First we define all relevant file paths.

data_dir:       The location of your xmi files. <br>
config_file:    The config used for spacy training. <br>
working_dir:    The output dir of the data_conversion and the input/output directory for the training. <br>
                (If the working dir is None a temp dir will be used. When testing this can reduce clutter)

In [None]:
data_dir = "./data/Test_Data/XMI_11"
config_file = "./data/Test_Data/example_config.cfg"
# working_dir = "./test"
working_dir = None

For the SpacySetup we can include a custom working directory, if not a temp dir will be created. <br>
This working directory is also the default save location for `export_training_testing_data` 

In [None]:
example_setup = SpacySetup(data_dir, working_dir=working_dir)

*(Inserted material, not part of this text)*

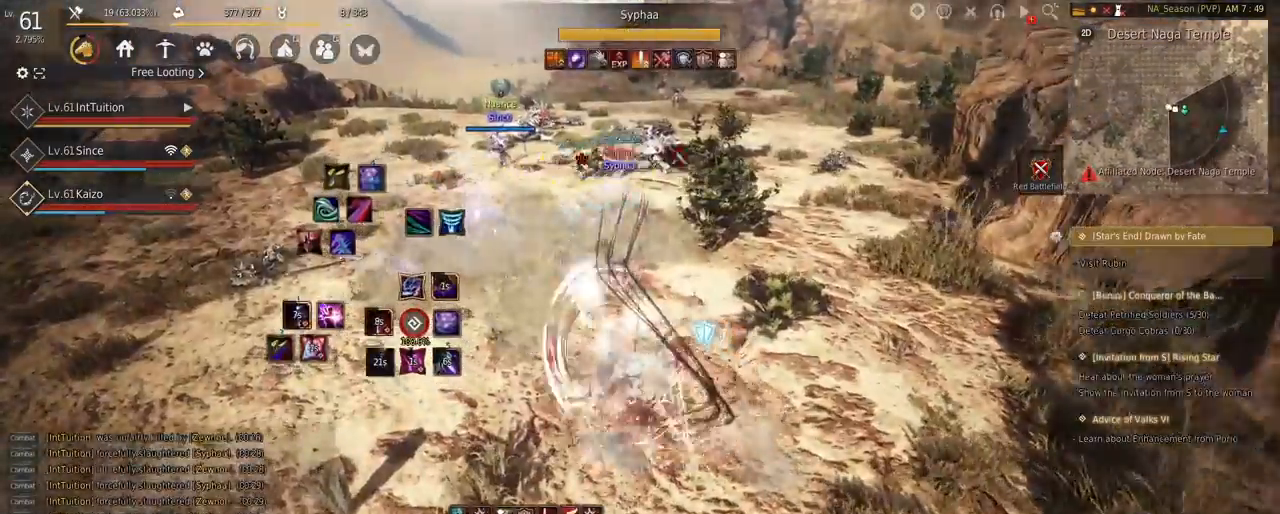
{"keys": [], "mouse": ["right"], "events": [[150, "mouse_right", "down"]]}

One can quickly accesses all avaiable span keys for visualisation via:

Note: `sc` is the spacy default for all categories.

In [None]:
print(example_setup.span_keys.keys())

here we show all available file names.


In [None]:
print(example_setup.doc_dict.keys())

For ease of use you can either directly give the filenames or just the indeces. (eg.: ["name", 1]) <br>
You can view multiple files simultaniously or leave it blank to display all files.<br>
Use the spans_key filter to only show specific span groups.<br>

Disclaimer: This does not seem to work on google colab.

In [None]:
# example_setup.visualize_data(filenames=["test_data-trimmed_version_of-Gerichtsurteile-neg-AW-neu-optimiert-BB",1],
#              spans_key="sc")

The export function will write your spacy docs on the drive and also provide the Path as a return value. This is specially usefull when a temporary working dir is used.

In [None]:
working_dir = example_setup.export_training_testing_data(output_dir=working_dir)
print(working_dir)

Here you can set the working directory and the location of your config file for the spacy training.

In [None]:
example_training = SpacyTraining(working_dir=working_dir, config_file=config_file)

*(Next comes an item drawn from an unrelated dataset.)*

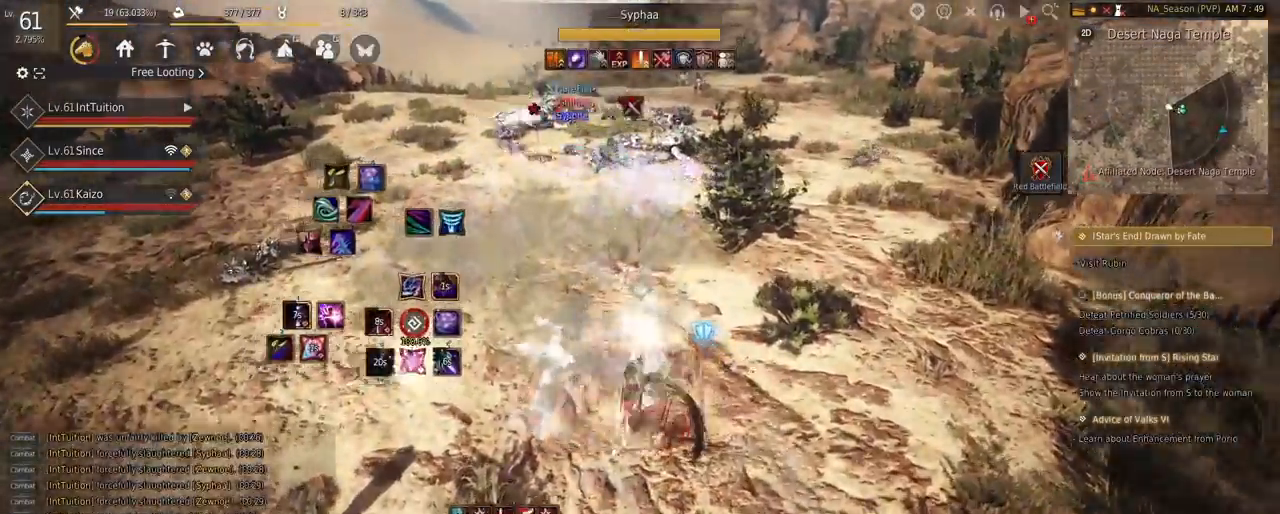
{"keys": ["shift"], "mouse": [], "events": [[17, "mouse_right", "up"], [250, "shift", "down"], [300, "w", "down"], [500, "w", "up"]]}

One can use the spacy overwrite syntax to change parameters from the config in code without altering the file everytime. <br>
To use a gpu either locally install the necessary cuda drivers or change the goggle colab runtime.
To disable the gpu set `use_gpu=-1`

In [None]:
example_training.train(overwrite={"training.max_epochs": 10},use_gpu=0)

Use the spacy evaluation method to get an overview of the result

In [None]:
example_training.evaluate()

Try the model on custom strings.

In [None]:
example_training.test_model_with_string("Das hier ist ein toller positiver und wertvoller Satz von Hans Peter!")

Here the best model can be saved in a custom directory. 

In [None]:
example_training.save_best_model("test_model")